Tens of thousands of children living near the Fukushima Daiichi nuclear power plant are to be given personal radiation monitors, as concern grows over the long-term health effects of exposure to radiation.
Dosimeters will be given to 34,000 children aged between four and 15 living in Fukushima city, 45 miles from the plant, after abnormally high radiation readings were recorded in the area.
The risks posed by radiation from the world's worst nuclear accident since Chernobyl have already driven 80,000 people from homes within 12 miles of the plant. Many of the child evacuees from communities that now lie empty attend schools in Fukushima, a city of 300,000 people.
Local authorities have provided monitors to schools outside the exclusion zone, but this is the first time they have been supplied to individual pupils. Data from the dosimeters will be analysed to assess the risks posed by cumulative radiation exposure.
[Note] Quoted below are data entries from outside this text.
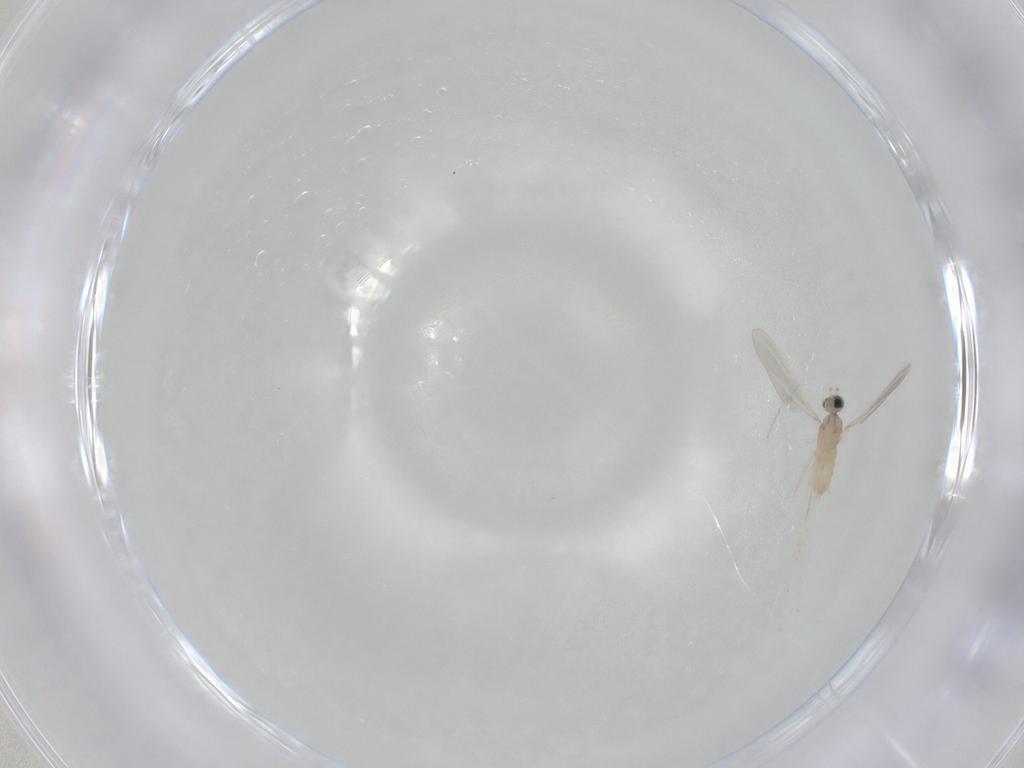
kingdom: Animalia
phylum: Arthropoda
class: Insecta
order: Diptera
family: Cecidomyiidae
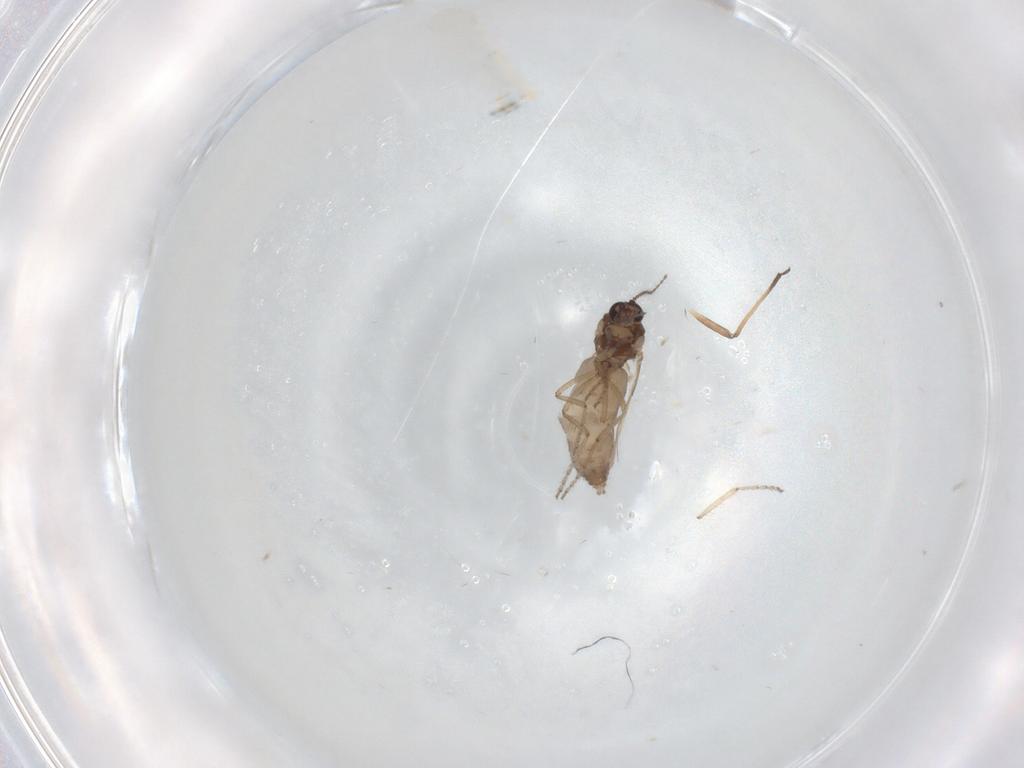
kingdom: Animalia
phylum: Arthropoda
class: Insecta
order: Diptera
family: Ceratopogonidae
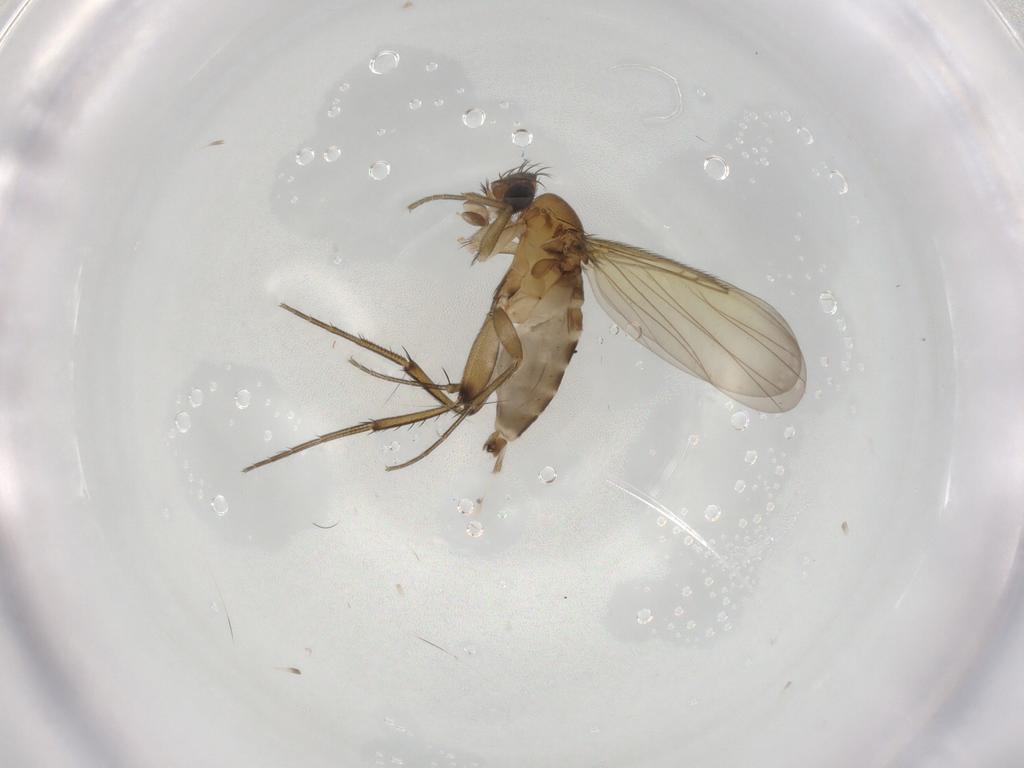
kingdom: Animalia
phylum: Arthropoda
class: Insecta
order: Diptera
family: Phoridae
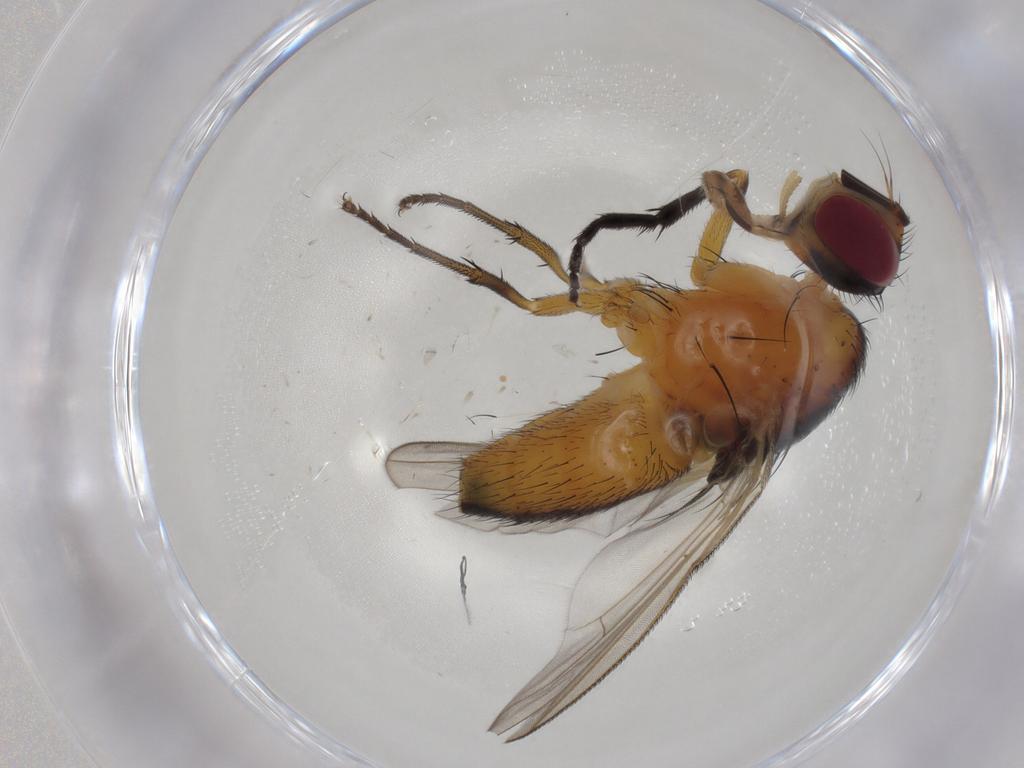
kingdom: Animalia
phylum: Arthropoda
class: Insecta
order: Diptera
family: Muscidae
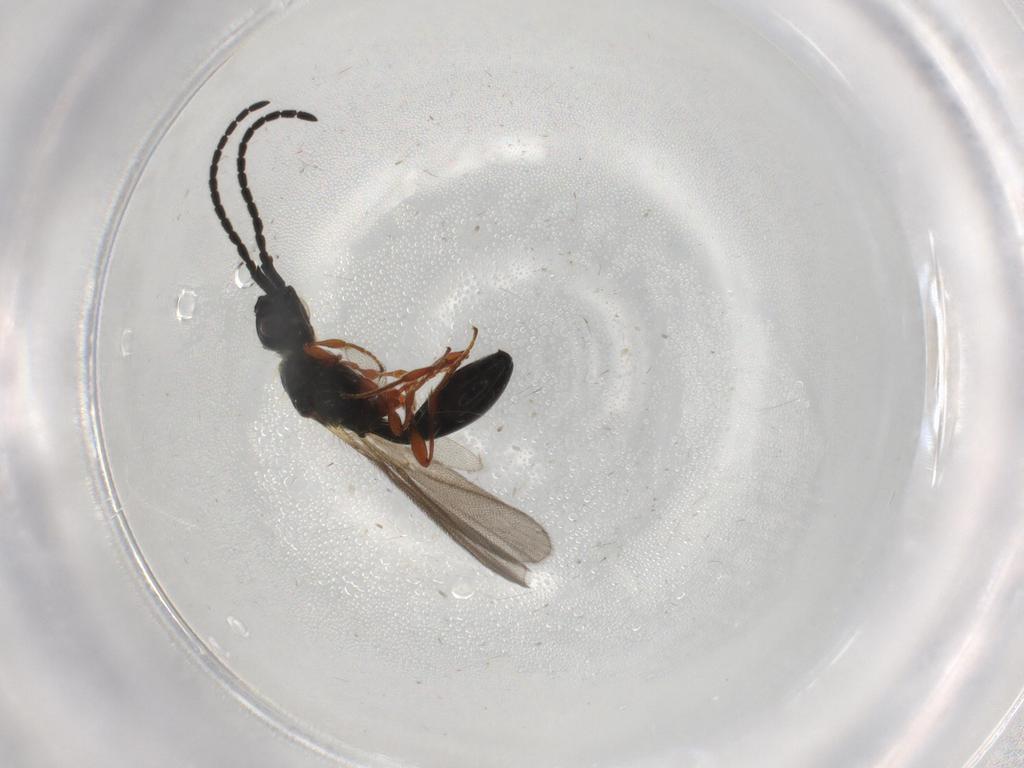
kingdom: Animalia
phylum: Arthropoda
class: Insecta
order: Hymenoptera
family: Diapriidae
The move, the latest concession to growing parental anger over patchy official information about the risks of radiation exposure, came as the company that operates the plant faced repeated verbal attacks at a rowdy annual shareholders' meeting in Tokyo.
More than 9,000 investors attended the meeting, held at a hotel under heavy police guard, with many berating Tokyo Electric Power [Tepco] executives over their response to the 11 March tsunami, which crashed into the plant and knocked out vital cooling systems to reactors.
The crisis has knocked 85% off the value of Tepco shares and resulted in annual losses of $15bn (£9.4bn). The company also faces a compensation bill that could exceed $100bn, while a government plan to help fund damages claims has yet to be put to a parliamentary vote.